= Umm Khalaf =

Qatari writer and television presenter

Umm Khalaf (أم خلف; born 1952), also known by her birth name Moza Rashid Al Badr, is a Qatari storyteller, television presenter, writer, educator and researcher, best known for her efforts in preserving Qatar's heritage through her various media appearances.

==Career==
===Education===
After graduating from Dar Al-Muallimeen, she was hired by the Ministry of Education to work in the educational sector in Qatar, remaining in the industry for over 30 years. She worked as a teacher and later as a school principal. She is credited with introducing traditional Qatari games and stories into the school curriculum, making cultural education an integral part of her teaching. Furthermore, she introduced and presented heritage-focused segments during morning assemblies in Qatari schools.

Positions held at the Ministry of Education by Umm Khalaf include Head of the Model Education Department. In 2008, during her tenure, there were 5,867 students enrolled in model schools, with the current number of such schools in Qatar totaling 17. During this role, she oversaw the implementation of an ethical charter in model schools. She was later appointed Head of Physical Education Curricula, where in 2019, she led an initiative launched by the Ministry of Education that focuses on promoting excellence in physical education within model and primary schools for boys in Qatar. The initiative includes various programs and activities, organized in cooperation with external parties, to develop the physical education curriculum.

===Folklore===
One of the best-known storytellers Qatar has produced, her passion for storytelling began in her childhood when she would listen to her mother's tales under the starry skies, a common practice before the advent of modern entertainment. This early exposure to oral traditions motivated her to dedicate much of her career to preserving and sharing Qatari heritage.

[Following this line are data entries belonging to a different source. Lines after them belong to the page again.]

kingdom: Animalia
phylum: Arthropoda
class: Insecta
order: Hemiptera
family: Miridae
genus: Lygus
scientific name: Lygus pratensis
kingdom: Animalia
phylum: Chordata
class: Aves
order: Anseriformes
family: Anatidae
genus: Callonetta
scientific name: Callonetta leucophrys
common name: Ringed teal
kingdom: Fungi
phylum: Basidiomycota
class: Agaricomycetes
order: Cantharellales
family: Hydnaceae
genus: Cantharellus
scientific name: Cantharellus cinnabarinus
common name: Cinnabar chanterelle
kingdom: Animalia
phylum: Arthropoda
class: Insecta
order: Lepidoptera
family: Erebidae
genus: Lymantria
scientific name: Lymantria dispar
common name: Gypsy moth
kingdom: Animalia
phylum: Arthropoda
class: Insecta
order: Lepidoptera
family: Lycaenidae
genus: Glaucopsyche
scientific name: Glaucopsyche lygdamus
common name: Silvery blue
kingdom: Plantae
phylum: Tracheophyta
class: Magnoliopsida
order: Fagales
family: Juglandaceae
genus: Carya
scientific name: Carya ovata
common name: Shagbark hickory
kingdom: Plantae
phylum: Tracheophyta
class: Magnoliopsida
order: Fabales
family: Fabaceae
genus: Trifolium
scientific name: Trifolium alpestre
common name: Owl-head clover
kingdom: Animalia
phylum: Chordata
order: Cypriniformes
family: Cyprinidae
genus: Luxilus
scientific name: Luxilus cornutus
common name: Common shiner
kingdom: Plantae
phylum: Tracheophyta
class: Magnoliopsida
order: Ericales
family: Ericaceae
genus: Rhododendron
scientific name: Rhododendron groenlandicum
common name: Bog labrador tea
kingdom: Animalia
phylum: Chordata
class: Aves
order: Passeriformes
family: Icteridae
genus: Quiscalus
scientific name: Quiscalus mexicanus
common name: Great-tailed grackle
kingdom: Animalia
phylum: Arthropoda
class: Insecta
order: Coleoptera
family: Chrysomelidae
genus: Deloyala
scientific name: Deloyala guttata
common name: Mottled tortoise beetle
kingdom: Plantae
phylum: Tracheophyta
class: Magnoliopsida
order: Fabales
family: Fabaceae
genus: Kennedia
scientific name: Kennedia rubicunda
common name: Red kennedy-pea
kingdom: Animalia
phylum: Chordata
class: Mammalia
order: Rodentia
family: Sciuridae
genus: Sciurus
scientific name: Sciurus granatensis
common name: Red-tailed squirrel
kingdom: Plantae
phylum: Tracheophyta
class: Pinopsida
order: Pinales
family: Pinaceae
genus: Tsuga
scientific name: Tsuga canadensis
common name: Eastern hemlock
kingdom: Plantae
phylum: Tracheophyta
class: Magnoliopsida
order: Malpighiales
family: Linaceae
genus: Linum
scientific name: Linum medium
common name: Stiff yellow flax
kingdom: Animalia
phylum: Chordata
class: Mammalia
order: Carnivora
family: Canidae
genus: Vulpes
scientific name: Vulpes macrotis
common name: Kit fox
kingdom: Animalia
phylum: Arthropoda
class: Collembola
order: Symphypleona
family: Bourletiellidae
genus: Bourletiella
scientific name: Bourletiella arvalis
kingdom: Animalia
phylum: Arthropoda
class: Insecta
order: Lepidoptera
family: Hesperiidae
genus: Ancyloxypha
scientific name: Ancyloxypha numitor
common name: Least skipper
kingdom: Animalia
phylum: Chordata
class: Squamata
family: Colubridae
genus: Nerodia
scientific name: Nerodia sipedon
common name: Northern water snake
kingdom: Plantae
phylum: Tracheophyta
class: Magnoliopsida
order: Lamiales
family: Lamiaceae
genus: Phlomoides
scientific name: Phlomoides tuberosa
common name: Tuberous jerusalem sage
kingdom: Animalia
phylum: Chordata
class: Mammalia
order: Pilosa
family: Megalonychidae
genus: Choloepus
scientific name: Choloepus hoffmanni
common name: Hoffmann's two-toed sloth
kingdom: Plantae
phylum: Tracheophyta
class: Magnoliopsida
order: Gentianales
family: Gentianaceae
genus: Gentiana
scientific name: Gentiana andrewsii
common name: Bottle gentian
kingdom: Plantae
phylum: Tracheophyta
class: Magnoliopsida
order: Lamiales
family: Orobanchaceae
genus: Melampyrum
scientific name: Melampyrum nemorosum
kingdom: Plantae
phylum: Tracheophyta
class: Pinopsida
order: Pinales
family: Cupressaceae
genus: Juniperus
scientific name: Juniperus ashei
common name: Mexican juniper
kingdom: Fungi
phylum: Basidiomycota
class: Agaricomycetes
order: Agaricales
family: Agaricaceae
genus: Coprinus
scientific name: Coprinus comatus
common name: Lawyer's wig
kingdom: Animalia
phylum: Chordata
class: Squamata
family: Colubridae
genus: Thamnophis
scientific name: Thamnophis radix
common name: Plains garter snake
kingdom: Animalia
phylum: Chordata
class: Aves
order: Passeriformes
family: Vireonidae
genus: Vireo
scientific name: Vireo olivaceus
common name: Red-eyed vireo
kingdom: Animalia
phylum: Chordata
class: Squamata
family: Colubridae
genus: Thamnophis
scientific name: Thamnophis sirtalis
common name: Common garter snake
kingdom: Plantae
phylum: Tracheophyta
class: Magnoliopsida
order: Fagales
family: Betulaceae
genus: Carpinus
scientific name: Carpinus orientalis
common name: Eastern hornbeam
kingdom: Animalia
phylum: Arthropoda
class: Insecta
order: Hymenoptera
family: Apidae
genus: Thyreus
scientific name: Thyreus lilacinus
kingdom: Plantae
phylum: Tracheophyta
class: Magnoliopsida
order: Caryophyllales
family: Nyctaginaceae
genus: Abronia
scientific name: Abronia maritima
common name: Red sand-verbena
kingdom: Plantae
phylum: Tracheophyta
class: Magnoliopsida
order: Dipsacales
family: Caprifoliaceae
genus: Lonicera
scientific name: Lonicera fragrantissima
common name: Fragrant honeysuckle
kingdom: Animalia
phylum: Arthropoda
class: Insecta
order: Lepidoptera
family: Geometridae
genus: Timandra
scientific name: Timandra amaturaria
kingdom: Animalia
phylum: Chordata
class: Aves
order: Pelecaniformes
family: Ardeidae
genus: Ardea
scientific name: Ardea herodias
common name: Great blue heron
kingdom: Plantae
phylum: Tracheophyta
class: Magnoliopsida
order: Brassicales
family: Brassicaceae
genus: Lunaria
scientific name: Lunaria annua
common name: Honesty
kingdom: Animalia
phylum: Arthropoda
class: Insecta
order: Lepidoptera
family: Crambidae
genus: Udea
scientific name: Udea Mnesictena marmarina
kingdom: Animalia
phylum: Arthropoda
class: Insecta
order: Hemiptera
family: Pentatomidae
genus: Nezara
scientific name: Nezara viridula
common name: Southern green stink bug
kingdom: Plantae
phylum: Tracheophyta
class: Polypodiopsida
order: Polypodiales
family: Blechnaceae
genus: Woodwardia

Among the topics she has researched and presented include pearl diving, the history of education, folk medicine, Ramadan customs, and other historical traditions. Some of the popular tales she has narrated include Al Fisaikra and The Jealous Wife. In 2016, she was a participant at the Sharjah International Narrator Forum, where she narrated folk stories and songs.

===Television===
Additionally, she collaborated with Al Jazeera Children's Channel, recording a three-episode series that brought Qatari folk culture to a wider audience. The series was filmed at her private estate, which included a museum and farm. She also contributed to children's programming on Qatar TV, providing educational content about traditional practices and hosting the channel's Fi Al Saha program for 6 months. She hosted the program Suwalif Umm Khalaf, broadcast on Qatar TV's sister channel Qatar 2, in which she narrated folkstories.

In 2011, she was one of the main experts interviewed in the short documentary film Qatar: The Future, presented as part of Qatar National Day. Historical customs and practices are discussed by Umm Khalaf in the documentary. In 2012, she appeared in a short film about the traditional holiday of Garangao produced by the Doha Film Institute.

An animated series produced by Qatari graduates specializing in animation, Umm Khalaf and Her Daughters, featured her as the main character, a storyteller who shares tales and cultural wisdom. This project aimed to engage younger generations with their cultural heritage through educational content.

===Other fields===
She was a familiar voice on Qatari radio, contributing to the success of various heritage programs. She has also written for various magazines.

==Personal life==
Umm Khalaf was born in the coastal town of Al Thakhira. Her father, a merchant with businesses in Doha and Mesaieed, ensured she received an education, a rare opportunity for women at the time, supported by the Qatari government's initiatives to encourage female education in the 1950s. She is a mother of eight.